Reflation trade or not, Bitcoin continues its journey to the moon. The price of a coin reached $58K over the weekend. Because we don’t have enough data to predict how Bitcoin would react to inflation, we can’t predict how the reflation trade would affect the cryptocurrency. Recent history shows that Bitcoin has performed well during the 2020 post-Covid-plunge risk rally. So, if it reacts well during an eventual market rout as well, then investors found a real gem. 

Back to traditional assets, gold rebounded from $1760 per oz as the rising inflation worries overweighed the rocketing treasury yields, hence the opportunity cost of holding gold. There is a rising conviction that gold could soon be needed as a hedge against an eventual overshoot in inflation and it’s worth paying a higher price to have a solid insurance in hand.  

The US dollar is soft across the board and the soft dollar benefits to Cable which cleared the 1.40 resistance for the first time since April 2018. The pound continues surfing on a wave of post-Brexit optimism and has potential to consolidate and extend gains above this level.  

But the strong pound will likely be an additional weight on British equities’ shoulders at the start of the week. The FTSE 100 could slip below the 6600p mark at the open, despite firm energy and commodity prices.  

Oil fluctuates near the $60 per barrel, with limited conviction on both directions.

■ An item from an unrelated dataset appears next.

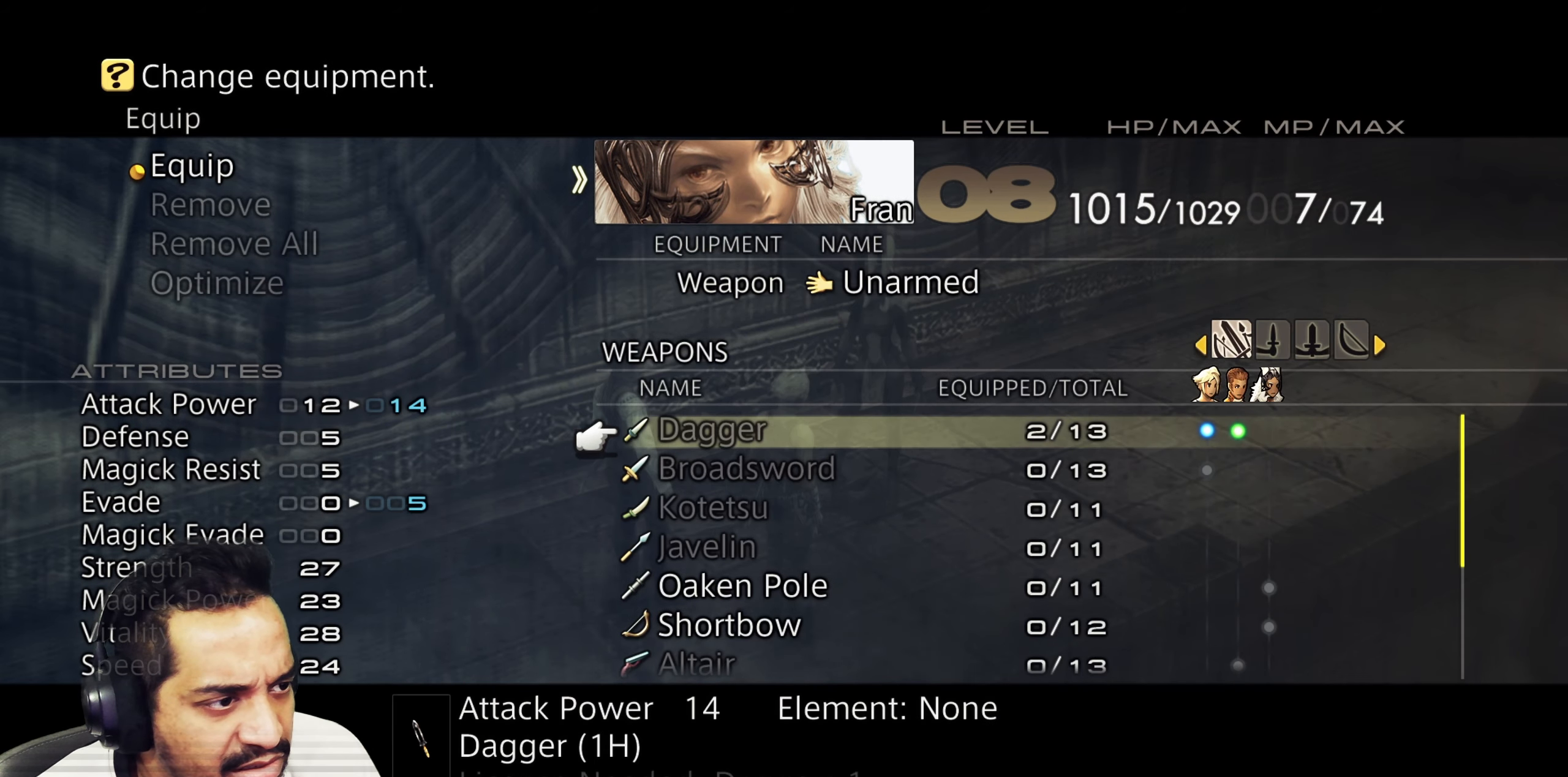
{"buttons": ["DPAD_DOWN"], "left_stick": "center", "right_stick": "center", "events": [[83, "DPAD_DOWN", "down"]]}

On the one hand, the end of the Texas weather tragedy should temper the abnormal uptick in oil demand, restore supply in the US’ biggest oil refineries and weigh on oil prices. On the other hand, the improved positive outlook on promising vaccine results should throw a floor under the price pullback, and keep oil prices on their medium-term positive trend. Under these circumstances, the OPEC’s decision on March 4th should help investors making up their minds. There are rising rumours that Russia is willing to start curbing production cuts. The last time we saw a similar disagreement between Saudi and Russia, the price of a barrel had plunged to $ -40 per barrel.